It took a stoppage-time strike from Harry Kane to beat Tunisia in England’s last World Cup opener. This time, it was sealed before half-time, Iran swatted aside in a manner which hints at a new, more expansive iteration of Gareth Southgate’s national team.
The meeting with Iran, defeated only twice in their previous 21 games, had been billed as a potentially awkward first match for a team out of form in the run-up to the tournament. Instead, they made light work of it. Six goals and a near-perfect start.
This was England unleashed.
The personnel was largely familiar, with only two changes from the side that faced Italy in last year’s Euros final, but those alterations proved transformative, Jude Bellingham and Bukayo Saka adding youthful verve and setting the tone for a vibrant England display.
It helped, of course, that there was a change of shape too, Southgate switching from a back five to a back four, a signal of England’s attacking intent before a ball had even been kicked and one which allowed him to incorporate an extra midfielder.
That midfielder was a 14-year-old Birmingham City academy hopeful at the start of the last World Cup but the early evidence suggests Bellingham, now one of the most exciting young players in Europe with Borussia Dortmund, will play a central role at this one.
The 19-year-old was outstanding, scoring his first England goal with a towering header from Luke Shaw’s cross in the 35th minute, and having a hand in just about everything England did.
He was there in the build-up to England’s third, carrying the ball forward, as he did on so many occasions, and picking out Harry Kane to provide the cross for Raheem Sterling’s near-post finish.
Bellingham was there for their sixth, too, his through-ball from Marcus Rashford’s flick sending Callum Wilson scampering clear on the right-hand side to set up Jack Grealish for a close-range finish.
With Declan Rice stationed behind him at the base of midfield, Bellingham’s primary responsibility was to get England playing and that’s precisely what he did. Ninety-two of his 95 passes found a team-mate. No player completed more dribbles.
Bellingham popped up just about everywhere in Iran’s half, combining effectively, at different times, with Saka, Mason Mount, Sterling and Kane, and later England’s substitutes, providing the bridge between midfield and attack that England have often lacked in the past.

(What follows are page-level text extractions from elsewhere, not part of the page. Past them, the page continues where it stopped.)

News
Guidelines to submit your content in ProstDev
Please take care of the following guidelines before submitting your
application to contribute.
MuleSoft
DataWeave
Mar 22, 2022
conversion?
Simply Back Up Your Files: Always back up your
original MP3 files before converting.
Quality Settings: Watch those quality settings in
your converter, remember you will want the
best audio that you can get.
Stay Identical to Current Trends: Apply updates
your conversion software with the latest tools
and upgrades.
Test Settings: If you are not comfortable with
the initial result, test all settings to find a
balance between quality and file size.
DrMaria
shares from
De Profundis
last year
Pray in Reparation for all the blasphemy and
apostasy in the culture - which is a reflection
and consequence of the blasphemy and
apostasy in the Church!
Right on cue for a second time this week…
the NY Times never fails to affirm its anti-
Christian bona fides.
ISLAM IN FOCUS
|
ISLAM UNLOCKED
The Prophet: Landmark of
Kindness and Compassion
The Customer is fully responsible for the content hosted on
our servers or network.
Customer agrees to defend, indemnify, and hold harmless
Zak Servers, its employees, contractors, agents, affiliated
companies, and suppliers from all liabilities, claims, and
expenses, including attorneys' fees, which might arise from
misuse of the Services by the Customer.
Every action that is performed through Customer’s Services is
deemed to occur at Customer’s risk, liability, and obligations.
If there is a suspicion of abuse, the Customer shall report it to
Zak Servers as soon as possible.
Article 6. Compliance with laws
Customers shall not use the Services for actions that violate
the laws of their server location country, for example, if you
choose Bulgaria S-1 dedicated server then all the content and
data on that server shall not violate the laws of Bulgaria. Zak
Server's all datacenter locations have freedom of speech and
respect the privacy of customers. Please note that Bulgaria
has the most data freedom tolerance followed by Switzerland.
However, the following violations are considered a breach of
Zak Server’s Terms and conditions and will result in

The teenager was practically faultless out of possession too, snapping into challenges alongside Rice in midfield, chasing down defenders high up the pitch, and ensuring England’s dominance, save for a couple of second-half lapses, was comprehensive.
Saka, a relative veteran at 21, was similarly impressive, the Arsenal forward justifying his inclusion in emphatic style as he scored twice in an England game for the first time.
His first, smashed in first-time from Harry Maguire’s downward header, showed his technical brilliance. His second, dispatched after cutting inside and delaying his shot from Sterling’s pass, was well-taken too.
Phil Foden may feel unfortunate to have missed out on a starting spot but Saka was the form pick and he tormented Iran from the start, his movement off the right and confidence on the ball unsettling their five-man defence and creating space for his team-mates to exploit.
Alongside that youthful dynamism there were examples of what worked so well for England at the last World Cup.
Southgate’s side scored nine set-piece goals at that tournament, setting a World Cup record, and, with Kieran Trippier still on dead-ball duties, that threat clearly remains.
Saka’s first goal came from a Trippier corner headed down by Maguire while the Manchester United centre-back also struck the crossbar from another Trippier centre before that.
It was in open play, though, that England caused Iran the most problems and that shift in emphasis bodes well for a side seeking to build on the progress of the last two major tournaments in Qatar.
Southgate has long talked up the importance of defensive solidity above all else in international football but fans were craving a little more ambition and England, finally, provided it.
Of course, Iran did not offer much in the way of resistance. England will face far sterner tests than this. But the margin of victory owed more to England’s performance than that of their opponents. “Scoring six is really impressive regardless of who you play against,” as Bellingham put it afterwards. Iran had only conceded six goals in their previous 10 game combined.
Southgate was keen to keep feet on the ground afterwards, rueing the dip in concentration that allowed Iran to pull two goals back in the second half.
But this was a day of vindication for him. In Bellingham and Saka, he was rewarded for trusting youth. Maguire, meanwhile, who provided an assist and performed assuredly before his enforced withdrawal, rewarded his faith too.
The decision to change formation underpinned it all and there were more positives for Southgate in the way his substitutes contributed, with Rashford and Grealish among the scorers and Wilson setting one up.
It all adds up to an England side which looks and feels different. The bigger challenges are of course still to come. But, thanks in part to Bellingham, Saka and Southgate’s boldness, England have started this World Cup in the best way possible, and perhaps even with a template to follow for what lies ahead.